Alors à quoi sert-elle concrètement ? Pour le comprendre, il faut pénétrer à l’intérieur. Un combiné à l’ancienne y est accroché, qui sonne, vibre, rugit en fonction de la voix qui y passe. La composition des chiffres sur son cadran émet des notes tandis que son micro sert à enregistrer sons et voix. Ces derniers sont diffusés à travers les trompes des haut-parleurs qui tournent au-dessus de la cabine suivant une vitesse réglable. Enfin, la cabine est synchronisée avec les instruments extérieurs. Elle sert ainsi à capter et déformer des voix, des sons, à initier des bruits ou des rythmes métalliques, qui seront intégrés à la musique. Autant la cabine s’est limitée à un rôle d’outil supplémentaire aux musiciens, autant a-t-elle influé sur l’écriture de James P. Honey, quitte à le troubler lors des présentations. « Au début, c’était la confusion car la machine occupait tout l’espace. La musique aurait sonné totalement différemment sans sa présence. C’était comme avoir un monstre dans la pièce, monstre qui est devenu un ami. Le résultat est inattendu, y compris pour moi. » Une fois apprivoisée, la machine a repris sa fonction première de transmission. « Mes textes s’apparentent à des collages de bribes de phrases nées comme dans une conversation téléphonique. J’y effectue des sauts dans le temps, passe d’une phrase à une autre. Mon mode d’écriture a changé car je l’ai adapté pour la cabine, en imaginant ce qu’elle va entendre. Un processus qui change de mes habitudes, mais où je reste moi-même. »

Même chamboulement au niveau de la scène où la cabine impose sa présence et fait déjà cogiter le chanteur. « J’ai pris conscience que le concert pourrait devenir, non pas théâtral, mais une performance grâce au téléphone, une véritable histoire où il tiendrait un rôle important. » Enfin, pour compléter sa palette vocale et locale, l’équipe a convié lors de sa troisième semaine un chanteur supplémentaire en la personne de Benjamin Nerot, viticulteur et artiste folk qui reprend du service sur deux de leurs compositions.

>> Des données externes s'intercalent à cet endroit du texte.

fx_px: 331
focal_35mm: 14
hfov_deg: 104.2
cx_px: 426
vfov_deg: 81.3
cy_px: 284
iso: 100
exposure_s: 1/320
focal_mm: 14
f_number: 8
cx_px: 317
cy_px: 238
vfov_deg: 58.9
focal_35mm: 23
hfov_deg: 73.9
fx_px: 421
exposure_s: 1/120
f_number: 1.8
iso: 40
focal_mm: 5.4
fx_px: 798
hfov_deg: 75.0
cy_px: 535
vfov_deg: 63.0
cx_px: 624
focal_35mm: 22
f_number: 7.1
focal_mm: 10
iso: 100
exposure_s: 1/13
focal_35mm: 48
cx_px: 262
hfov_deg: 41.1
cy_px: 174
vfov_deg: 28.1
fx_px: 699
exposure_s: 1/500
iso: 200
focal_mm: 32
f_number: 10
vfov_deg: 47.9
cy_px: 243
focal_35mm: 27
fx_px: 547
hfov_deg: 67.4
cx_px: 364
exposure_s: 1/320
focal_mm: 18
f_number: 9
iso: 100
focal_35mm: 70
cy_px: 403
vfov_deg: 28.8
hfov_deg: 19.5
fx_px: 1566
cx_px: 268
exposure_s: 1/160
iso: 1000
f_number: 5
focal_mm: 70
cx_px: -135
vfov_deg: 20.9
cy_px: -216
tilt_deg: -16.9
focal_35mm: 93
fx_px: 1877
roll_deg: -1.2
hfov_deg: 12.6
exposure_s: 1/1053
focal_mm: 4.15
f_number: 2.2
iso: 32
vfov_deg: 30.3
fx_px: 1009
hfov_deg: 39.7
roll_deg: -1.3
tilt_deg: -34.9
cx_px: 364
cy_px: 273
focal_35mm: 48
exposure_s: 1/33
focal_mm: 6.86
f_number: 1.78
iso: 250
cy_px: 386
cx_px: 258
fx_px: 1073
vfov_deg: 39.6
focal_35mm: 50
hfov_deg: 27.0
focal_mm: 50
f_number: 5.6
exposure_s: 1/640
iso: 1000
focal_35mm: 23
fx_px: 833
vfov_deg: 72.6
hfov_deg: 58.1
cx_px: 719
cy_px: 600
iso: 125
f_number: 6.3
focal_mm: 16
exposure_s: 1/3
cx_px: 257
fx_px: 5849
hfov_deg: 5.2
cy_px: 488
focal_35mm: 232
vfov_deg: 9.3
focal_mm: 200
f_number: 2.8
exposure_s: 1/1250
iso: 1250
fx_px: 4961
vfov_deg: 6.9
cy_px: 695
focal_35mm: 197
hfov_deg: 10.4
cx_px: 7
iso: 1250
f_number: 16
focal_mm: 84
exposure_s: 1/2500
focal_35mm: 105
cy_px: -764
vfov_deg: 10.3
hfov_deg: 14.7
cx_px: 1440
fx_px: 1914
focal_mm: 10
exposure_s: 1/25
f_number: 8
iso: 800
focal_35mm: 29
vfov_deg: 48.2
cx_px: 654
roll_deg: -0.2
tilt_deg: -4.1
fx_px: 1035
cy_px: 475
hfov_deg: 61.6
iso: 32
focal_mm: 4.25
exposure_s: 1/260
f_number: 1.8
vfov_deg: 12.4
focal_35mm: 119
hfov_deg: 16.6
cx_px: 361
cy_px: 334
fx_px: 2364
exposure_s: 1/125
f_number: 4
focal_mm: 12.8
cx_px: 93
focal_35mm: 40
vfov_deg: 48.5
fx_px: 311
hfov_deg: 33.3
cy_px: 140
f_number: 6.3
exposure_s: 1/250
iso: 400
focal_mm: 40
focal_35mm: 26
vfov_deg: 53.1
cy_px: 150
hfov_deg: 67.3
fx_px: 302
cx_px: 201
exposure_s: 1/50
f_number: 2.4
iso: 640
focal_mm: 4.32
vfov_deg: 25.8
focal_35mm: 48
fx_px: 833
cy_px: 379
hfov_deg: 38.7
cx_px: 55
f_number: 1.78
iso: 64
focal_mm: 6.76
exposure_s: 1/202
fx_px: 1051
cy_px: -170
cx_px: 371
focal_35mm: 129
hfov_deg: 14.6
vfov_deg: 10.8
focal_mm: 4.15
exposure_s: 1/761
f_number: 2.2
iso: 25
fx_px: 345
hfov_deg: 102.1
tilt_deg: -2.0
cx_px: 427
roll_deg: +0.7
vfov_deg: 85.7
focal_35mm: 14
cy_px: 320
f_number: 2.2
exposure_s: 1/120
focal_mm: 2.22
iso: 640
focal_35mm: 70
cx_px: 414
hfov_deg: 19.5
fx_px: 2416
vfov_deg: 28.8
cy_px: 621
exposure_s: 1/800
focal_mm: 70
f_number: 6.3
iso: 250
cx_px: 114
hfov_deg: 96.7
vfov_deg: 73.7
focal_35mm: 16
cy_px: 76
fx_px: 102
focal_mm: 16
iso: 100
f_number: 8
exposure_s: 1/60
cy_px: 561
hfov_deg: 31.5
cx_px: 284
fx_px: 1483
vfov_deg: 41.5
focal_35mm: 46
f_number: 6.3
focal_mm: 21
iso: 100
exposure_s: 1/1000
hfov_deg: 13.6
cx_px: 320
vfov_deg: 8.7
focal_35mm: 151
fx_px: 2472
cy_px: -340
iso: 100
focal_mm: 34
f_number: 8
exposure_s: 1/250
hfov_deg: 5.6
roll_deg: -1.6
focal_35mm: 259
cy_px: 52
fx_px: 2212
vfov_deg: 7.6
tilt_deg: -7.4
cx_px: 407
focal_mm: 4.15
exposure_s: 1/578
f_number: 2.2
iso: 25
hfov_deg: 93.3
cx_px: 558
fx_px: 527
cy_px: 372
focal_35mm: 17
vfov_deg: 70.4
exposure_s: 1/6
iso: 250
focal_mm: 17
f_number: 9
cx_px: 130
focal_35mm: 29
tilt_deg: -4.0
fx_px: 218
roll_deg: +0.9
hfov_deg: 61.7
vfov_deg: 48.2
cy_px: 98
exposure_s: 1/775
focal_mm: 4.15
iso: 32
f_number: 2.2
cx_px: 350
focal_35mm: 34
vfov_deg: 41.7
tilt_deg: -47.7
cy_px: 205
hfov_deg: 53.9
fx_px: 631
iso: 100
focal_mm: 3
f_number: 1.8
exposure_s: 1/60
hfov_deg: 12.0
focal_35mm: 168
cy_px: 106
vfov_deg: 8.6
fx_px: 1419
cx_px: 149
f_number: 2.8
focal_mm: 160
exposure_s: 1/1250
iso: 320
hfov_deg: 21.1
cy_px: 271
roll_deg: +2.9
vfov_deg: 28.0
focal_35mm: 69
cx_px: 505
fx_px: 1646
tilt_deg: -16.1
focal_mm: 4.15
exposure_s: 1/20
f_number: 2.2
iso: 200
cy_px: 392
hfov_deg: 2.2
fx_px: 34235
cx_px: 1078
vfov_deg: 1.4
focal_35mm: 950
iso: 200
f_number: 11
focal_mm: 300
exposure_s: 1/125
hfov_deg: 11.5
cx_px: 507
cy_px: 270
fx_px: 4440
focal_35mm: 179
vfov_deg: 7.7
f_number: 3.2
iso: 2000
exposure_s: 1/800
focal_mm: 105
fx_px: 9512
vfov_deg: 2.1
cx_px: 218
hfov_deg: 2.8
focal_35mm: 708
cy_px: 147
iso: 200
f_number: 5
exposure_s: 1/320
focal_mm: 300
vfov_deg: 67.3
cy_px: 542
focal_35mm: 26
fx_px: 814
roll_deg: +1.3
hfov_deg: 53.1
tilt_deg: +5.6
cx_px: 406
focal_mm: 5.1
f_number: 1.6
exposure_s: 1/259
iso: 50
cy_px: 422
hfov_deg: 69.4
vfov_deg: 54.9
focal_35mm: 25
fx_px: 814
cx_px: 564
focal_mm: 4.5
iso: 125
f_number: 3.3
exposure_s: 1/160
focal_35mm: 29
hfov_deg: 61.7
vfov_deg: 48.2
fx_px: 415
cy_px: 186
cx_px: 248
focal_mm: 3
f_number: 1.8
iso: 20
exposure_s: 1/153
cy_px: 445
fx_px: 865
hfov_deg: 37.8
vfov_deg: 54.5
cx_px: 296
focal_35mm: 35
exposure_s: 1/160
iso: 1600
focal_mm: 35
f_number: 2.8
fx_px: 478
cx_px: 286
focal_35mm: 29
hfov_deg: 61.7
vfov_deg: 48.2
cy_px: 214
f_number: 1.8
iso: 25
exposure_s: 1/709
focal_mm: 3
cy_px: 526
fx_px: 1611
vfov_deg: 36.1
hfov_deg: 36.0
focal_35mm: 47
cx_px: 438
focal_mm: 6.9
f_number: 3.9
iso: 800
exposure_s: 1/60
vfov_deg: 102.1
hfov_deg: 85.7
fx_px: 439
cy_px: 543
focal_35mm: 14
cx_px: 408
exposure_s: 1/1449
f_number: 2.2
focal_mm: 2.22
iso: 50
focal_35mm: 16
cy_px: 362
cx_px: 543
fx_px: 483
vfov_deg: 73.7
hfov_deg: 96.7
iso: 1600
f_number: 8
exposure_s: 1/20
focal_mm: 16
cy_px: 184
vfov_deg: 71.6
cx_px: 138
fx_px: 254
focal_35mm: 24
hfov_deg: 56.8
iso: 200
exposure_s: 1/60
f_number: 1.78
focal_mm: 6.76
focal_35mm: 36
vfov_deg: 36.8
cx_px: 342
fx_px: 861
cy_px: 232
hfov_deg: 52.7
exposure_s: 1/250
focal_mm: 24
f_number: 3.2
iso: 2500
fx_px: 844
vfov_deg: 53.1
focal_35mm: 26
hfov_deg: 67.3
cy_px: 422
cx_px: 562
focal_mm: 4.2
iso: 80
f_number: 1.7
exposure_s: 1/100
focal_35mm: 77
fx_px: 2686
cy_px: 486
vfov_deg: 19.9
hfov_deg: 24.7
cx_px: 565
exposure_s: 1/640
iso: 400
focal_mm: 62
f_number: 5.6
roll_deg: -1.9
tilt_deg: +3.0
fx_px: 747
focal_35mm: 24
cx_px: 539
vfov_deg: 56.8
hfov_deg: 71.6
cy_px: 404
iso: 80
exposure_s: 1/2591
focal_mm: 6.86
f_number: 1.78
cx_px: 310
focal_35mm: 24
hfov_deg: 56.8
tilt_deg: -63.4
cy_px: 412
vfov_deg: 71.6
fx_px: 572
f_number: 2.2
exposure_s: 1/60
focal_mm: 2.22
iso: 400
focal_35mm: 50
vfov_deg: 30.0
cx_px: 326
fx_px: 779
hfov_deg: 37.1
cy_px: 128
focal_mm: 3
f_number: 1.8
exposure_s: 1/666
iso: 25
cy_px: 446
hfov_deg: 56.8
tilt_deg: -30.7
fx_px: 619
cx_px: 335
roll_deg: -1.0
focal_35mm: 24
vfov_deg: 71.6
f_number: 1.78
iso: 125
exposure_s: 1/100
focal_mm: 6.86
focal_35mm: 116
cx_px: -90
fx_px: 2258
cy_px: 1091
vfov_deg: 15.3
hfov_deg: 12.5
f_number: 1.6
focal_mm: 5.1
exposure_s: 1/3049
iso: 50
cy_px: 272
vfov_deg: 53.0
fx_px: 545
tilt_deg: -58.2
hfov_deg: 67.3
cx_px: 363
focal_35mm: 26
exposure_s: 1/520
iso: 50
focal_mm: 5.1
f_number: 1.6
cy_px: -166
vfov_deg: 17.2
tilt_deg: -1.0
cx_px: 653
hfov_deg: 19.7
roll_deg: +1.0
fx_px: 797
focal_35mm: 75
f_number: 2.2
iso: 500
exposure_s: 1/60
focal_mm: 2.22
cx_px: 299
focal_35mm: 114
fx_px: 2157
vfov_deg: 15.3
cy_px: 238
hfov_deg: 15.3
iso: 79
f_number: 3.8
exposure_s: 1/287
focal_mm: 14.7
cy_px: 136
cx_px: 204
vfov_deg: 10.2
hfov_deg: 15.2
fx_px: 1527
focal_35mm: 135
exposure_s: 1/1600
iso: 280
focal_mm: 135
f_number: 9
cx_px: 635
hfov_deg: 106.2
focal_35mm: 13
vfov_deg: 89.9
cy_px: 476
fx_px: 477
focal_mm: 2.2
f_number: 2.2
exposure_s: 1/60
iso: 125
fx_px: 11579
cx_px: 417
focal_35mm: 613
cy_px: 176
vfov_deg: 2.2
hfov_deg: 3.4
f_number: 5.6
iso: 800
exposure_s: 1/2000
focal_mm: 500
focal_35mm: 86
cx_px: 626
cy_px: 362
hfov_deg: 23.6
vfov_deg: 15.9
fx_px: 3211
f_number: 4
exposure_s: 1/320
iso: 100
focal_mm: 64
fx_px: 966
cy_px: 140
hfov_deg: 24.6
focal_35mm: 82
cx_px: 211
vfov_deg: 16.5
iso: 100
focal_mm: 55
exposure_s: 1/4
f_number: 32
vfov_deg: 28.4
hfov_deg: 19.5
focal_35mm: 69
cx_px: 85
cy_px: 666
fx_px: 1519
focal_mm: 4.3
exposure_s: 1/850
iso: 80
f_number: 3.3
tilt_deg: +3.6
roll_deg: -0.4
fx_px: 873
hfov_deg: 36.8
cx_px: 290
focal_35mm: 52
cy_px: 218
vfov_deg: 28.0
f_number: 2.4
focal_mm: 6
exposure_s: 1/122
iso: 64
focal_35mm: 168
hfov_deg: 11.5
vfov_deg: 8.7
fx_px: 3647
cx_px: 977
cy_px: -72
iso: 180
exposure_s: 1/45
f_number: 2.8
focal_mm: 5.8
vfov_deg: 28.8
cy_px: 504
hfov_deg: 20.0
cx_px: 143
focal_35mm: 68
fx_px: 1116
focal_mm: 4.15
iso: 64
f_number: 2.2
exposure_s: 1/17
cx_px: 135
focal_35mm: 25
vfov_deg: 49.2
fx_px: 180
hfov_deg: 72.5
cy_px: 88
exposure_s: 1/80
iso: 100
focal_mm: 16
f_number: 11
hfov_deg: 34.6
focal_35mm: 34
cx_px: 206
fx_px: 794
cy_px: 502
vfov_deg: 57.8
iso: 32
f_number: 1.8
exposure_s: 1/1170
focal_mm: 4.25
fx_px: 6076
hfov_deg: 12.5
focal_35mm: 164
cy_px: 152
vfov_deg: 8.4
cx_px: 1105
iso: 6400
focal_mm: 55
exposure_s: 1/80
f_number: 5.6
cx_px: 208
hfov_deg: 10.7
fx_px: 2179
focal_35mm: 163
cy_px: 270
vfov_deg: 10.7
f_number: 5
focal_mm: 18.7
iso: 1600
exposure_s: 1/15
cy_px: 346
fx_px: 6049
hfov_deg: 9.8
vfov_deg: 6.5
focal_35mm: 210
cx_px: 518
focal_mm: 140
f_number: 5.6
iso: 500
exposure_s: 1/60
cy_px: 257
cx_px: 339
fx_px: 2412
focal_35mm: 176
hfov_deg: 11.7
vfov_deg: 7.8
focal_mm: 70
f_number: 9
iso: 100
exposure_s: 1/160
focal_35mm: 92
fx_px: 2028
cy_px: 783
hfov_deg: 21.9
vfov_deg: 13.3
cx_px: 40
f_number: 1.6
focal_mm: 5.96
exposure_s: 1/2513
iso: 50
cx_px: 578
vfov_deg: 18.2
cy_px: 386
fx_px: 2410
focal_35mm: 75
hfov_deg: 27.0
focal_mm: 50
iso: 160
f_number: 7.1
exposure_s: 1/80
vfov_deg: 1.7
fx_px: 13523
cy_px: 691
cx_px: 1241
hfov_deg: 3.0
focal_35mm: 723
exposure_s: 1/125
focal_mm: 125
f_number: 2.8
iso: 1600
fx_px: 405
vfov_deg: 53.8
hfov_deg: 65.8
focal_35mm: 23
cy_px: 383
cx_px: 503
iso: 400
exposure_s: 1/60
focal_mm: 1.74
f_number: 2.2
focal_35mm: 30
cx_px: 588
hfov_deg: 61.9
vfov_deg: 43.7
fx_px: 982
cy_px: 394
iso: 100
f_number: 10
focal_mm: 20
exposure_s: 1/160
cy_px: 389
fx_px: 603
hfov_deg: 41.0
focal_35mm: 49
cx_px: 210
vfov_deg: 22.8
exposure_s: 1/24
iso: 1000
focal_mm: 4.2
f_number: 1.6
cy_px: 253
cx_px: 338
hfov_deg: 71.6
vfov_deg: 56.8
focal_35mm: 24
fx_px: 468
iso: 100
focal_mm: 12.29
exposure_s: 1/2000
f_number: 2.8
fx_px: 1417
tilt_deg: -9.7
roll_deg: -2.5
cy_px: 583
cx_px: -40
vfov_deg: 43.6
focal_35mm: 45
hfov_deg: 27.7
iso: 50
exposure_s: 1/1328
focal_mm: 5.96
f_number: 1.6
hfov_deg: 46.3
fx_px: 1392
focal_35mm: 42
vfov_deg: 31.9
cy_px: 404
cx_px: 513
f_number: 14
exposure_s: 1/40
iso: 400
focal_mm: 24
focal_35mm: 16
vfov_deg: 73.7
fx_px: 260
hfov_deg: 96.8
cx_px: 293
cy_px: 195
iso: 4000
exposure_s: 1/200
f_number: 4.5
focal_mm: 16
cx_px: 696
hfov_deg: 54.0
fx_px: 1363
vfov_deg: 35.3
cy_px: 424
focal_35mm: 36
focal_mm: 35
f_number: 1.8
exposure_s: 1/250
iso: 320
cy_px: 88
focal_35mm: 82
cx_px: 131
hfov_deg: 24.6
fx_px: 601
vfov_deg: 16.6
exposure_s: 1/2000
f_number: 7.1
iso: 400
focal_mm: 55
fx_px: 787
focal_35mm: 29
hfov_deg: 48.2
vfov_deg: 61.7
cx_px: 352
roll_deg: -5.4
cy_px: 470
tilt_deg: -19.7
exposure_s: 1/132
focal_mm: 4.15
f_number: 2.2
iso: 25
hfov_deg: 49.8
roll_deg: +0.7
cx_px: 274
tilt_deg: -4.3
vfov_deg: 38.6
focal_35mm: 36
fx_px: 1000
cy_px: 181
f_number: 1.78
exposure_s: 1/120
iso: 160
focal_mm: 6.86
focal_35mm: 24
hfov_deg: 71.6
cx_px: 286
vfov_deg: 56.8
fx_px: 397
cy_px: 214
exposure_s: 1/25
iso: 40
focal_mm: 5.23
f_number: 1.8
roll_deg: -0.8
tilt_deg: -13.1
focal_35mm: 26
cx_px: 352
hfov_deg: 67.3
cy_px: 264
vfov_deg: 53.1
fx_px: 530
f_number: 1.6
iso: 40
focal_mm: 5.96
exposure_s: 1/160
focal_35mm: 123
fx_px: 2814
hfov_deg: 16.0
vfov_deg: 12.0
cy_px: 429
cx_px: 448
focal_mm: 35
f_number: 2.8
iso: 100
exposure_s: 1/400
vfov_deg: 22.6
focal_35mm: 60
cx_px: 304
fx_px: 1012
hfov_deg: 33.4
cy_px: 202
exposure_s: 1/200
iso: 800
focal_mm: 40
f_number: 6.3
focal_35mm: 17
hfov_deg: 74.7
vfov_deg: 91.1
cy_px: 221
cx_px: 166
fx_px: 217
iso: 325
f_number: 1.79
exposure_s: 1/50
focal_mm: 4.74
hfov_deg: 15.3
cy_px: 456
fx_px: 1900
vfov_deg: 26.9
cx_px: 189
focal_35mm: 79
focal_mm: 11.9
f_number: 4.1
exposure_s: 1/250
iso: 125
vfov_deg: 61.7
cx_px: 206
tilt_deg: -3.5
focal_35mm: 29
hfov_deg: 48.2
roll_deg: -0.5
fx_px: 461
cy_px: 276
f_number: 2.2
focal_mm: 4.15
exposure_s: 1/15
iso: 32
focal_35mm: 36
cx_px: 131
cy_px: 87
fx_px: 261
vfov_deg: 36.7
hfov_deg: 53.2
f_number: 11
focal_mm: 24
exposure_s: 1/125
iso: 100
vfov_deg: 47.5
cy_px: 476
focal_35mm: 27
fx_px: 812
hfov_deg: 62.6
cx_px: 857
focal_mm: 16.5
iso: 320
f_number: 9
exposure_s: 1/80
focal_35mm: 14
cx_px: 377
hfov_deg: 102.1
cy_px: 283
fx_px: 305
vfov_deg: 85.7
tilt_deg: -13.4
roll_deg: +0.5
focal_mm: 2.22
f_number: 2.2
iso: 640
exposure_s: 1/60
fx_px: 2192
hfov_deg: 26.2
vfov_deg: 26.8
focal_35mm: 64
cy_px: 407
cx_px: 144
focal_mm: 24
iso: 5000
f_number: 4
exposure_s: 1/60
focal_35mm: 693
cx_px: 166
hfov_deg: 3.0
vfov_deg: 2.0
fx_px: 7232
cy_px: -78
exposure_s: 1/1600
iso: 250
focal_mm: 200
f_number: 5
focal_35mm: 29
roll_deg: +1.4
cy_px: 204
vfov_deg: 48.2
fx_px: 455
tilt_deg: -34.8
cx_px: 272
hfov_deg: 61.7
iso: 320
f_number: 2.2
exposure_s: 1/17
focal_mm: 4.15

Reste maintenant à finaliser les morceaux et à les enregistrer lors d’une dernière semaine de collaboration. « Un des intérêts de s’associer à Figures Libres est que la structure possède son propre label indé » rappelle Fred Robbe. La sortie d’un album est prévue au printemps 2022, avec une édition spéciale conçue avec… un viticulteur du cru. Par ailleurs, l’aventure doit aussi trouver son prolongement sur scène, avec des concerts envisagés lors des éditions 2022 de Hop Pop Hop et des Rockomotives. Une scénographie forcément spéciale sera imaginée puisque la cabine sera au cœur du spectacle avec le groupe tandis que le public prendra place autour de l’ensemble. « Le but est de faire tourner le projet en se pliant aux contraintes de transport et d’utilisation de la machine : en plein air, dans des espaces atypiques comme des théâtres de verdure » prévoit Fred Robbe. Outre les élèves de primaire chez qui certaines vocations ont pu naître, la Music Box change les habitudes de sensibilisation à la musique. « Elle s’inscrit directement dans la catégorie des projets « différents » de l’Astrolabe. À terme, mon rêve serait de l’installer quelque part à Orléans, comme une représentation de la Nouvelle-Orléans. Elle pourrait diffuser du son dans la journée, servirait lors d’actions culturelles pour les enfants sur les percussions ou le son, avec l’aide d’un artiste. On peut imaginer un usage ludique avec des instruments additionnels. » L’expérience amène même à réfléchir sur la nature même d’un concert. « Face à la logique frontale dont on a l’habitude apparaît une logique de concert avec le public à 360°. Ça amène même à une réflexion sur la configuration des salles, le pourquoi de la séparation entre scène et public, le rapport aux autres disciplines comme la danse… » Bien qu’elle ait révélé ses secrets, cette cabine n’a pas fini de susciter la curiosité.